Song by Stan Rogers

from the album Northwest Passage
- Released: 1981
- Recorded: 1981
- Genre: Folk, Contemporary folk, Sea shanty
- Length: 4:45
- Label: Fogarty's Cove Music
- Songwriter: Stan Rogers

= Northwest Passage (song) =

"Northwest Passage" is one of the best-known songs by Canadian musician Stan Rogers. The original recording from the 1981 album of the same name is an a cappella song, featuring Rogers alone singing the verses, with his younger brother Garnet Rogers, David Alan Eadie and Chris Crilly harmonizing with him in the chorus.

==Background==
While it recalls the history of early explorers who were trying to discover a route across Canada to the Pacific Ocean (especially Sir John Franklin, who lost his life in the quest for the Northwest Passage), the song’s central theme is a comparison between the journeys of these past explorers and the singer's own journey across Canada. The singer ultimately reflects that, just as the quest for a northwest passage might be considered a fruitless one (in that a viable and navigable northwest passage was never found in the days of Franklin and his kind), a modern-day journeyer along similar paths might meet the same end. The song also references the geography of Canada, including the Fraser River ("to race the roaring Fraser to the sea") on the western coast, the Beaufort Sea to the north and the Davis Strait to the east. He is driving across the Prairies, allowing him to view cities behind him fall and cities ahead rise.

==Lyrics==
The narrator states that he is taking "passage overland in the footsteps of brave Kelso" three centuries after. This refers to Henry Kelsey, an English explorer and trader apprenticed to the Hudson's Bay Company in 1684, who was commissioned to explore the prairies in response to the competition posed by French Traders. Rogers confessed in an interview in 1982 that during the writing of the song, he had not been sure of Kelsey's name, and had guessed it was Kelso when recording the song. The lines "To find the hand of Franklin reaching for the Beaufort Sea" and "seeking gold and glory, leaving weathered broken bones/and a long-forgotten lonely cairn of stones" commemorate the Franklin expedition.

==Legacy==
The song appears on an album of the same name released by Rogers in 1981, and is considered one of the classic songs in Canadian music history.

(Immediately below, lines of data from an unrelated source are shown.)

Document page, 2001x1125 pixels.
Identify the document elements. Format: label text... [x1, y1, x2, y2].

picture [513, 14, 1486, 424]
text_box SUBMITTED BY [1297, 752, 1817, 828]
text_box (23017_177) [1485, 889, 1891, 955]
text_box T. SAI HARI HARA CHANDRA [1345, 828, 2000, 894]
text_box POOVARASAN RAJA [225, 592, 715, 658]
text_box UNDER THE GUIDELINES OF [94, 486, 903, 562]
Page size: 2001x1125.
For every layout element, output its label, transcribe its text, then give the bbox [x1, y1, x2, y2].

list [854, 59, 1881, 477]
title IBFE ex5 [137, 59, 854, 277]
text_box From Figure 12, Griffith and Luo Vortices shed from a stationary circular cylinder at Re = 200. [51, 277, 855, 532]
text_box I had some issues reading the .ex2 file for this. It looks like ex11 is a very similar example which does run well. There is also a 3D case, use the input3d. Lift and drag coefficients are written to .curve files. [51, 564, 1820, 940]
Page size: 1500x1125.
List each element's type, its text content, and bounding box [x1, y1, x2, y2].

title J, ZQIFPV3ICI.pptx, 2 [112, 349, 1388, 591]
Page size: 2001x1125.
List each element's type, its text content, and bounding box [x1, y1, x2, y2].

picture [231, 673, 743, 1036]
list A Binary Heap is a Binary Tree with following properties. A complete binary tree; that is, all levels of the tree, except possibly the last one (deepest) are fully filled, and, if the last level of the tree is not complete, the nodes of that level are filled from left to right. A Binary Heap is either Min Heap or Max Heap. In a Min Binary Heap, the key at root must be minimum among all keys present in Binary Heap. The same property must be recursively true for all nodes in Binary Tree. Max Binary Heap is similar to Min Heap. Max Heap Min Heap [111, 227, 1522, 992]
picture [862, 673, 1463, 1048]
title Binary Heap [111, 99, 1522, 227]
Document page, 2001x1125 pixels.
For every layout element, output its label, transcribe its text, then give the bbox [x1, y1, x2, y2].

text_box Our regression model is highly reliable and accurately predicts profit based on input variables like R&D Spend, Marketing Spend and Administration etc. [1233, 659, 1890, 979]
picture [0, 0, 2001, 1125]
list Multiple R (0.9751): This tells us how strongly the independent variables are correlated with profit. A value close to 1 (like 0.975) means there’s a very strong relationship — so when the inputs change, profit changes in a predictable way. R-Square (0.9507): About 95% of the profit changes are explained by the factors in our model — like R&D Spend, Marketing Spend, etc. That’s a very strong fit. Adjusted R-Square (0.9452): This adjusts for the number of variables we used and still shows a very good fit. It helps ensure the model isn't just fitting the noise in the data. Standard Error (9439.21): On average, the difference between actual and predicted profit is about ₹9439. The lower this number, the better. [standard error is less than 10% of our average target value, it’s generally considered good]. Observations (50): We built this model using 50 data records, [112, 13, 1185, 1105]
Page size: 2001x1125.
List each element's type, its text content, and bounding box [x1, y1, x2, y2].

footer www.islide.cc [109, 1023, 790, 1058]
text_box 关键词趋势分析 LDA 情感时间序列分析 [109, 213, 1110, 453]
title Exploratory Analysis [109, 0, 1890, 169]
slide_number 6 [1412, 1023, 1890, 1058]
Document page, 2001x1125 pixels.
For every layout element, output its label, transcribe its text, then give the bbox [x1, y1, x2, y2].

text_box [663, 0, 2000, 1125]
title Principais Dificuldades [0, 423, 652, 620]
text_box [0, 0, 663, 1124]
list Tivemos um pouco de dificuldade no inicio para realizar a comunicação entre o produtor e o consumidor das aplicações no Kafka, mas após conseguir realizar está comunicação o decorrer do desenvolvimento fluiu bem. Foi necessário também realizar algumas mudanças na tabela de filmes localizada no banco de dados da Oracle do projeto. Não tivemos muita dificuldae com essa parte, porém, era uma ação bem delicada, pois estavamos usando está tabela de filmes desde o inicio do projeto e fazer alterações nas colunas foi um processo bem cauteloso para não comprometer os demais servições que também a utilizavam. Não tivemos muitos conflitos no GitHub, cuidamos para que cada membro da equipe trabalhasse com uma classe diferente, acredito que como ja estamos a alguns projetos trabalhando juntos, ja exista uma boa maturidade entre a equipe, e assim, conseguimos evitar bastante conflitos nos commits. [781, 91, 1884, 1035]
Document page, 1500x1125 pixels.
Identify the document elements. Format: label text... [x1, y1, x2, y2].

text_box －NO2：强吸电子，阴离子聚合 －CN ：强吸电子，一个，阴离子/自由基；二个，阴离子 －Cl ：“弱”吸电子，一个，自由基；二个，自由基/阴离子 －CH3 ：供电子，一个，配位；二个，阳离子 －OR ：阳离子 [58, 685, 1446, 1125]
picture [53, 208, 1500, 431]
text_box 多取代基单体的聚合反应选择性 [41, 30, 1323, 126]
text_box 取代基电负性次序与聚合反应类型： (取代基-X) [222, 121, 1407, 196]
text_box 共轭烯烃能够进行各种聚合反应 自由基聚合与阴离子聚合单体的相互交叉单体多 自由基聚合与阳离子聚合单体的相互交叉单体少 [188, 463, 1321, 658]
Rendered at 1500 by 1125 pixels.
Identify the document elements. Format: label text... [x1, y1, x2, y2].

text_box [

When Peter Gzowski of CBC's national radio program Morningside asked Canadians to pick an alternative national anthem, "Northwest Passage" was the overwhelming choice of his listeners. In the 2005 CBC Radio One series 50 Tracks: The Canadian Version, "Northwest Passage" ranked fourth, behind only Neil Young's "Heart of Gold", Barenaked Ladies' "If I Had $1,000,000" and Ian and Sylvia's "Four Strong Winds". It has been referred to as one of Canada's unofficial anthems by former Prime Minister Stephen Harper, and former Governor General Adrienne Clarkson quoted the song both in her first official address and in her speech at the dedication of the new Canadian embassy in Berlin.

==Releases and covers==
The song also appeared in the final episode of the television series, Due South, and has been covered in acoustic form by the British duo Show of Hands on their album Cold Frontier. Show of Hands do not perform the song a capella but use guitar and violin to provide musical backing. It also appeared on the episode "Buried in Ice" of the PBS series NOVA about the discovery of gravesites belonging to members of the Franklin Expedition. The exhumation and study of the bodies revealed that the crew of the Franklin Expedition suffered from lead poisoning, possibly contributing to the catastrophic failure of the men to survive, although a more recent study suggested zinc deficiency as a more likely cause of their deaths.

The song was used on October 9, 2007 by the BBC World Service's World Today programme during a story about the expansion of Canada's efforts to confirm its sovereignty over the Arctic region through which the Northwest Passage runs.

Artist Matt James used the lyrics to accompany his illustrations for a children’s book that received a 2013 Governor General’s Literary award.

The Canadian power metal band Unleash the Archers made a cover of the song, it was released on the EP Explorers.

American a cappella group Home Free made a cover of the song, featuring Seán Dagher. it was released on their sea shanty album Challenge the Sea. They frequently use the song as an encore to close their concerts in their Highways and High Seas 2026 tour.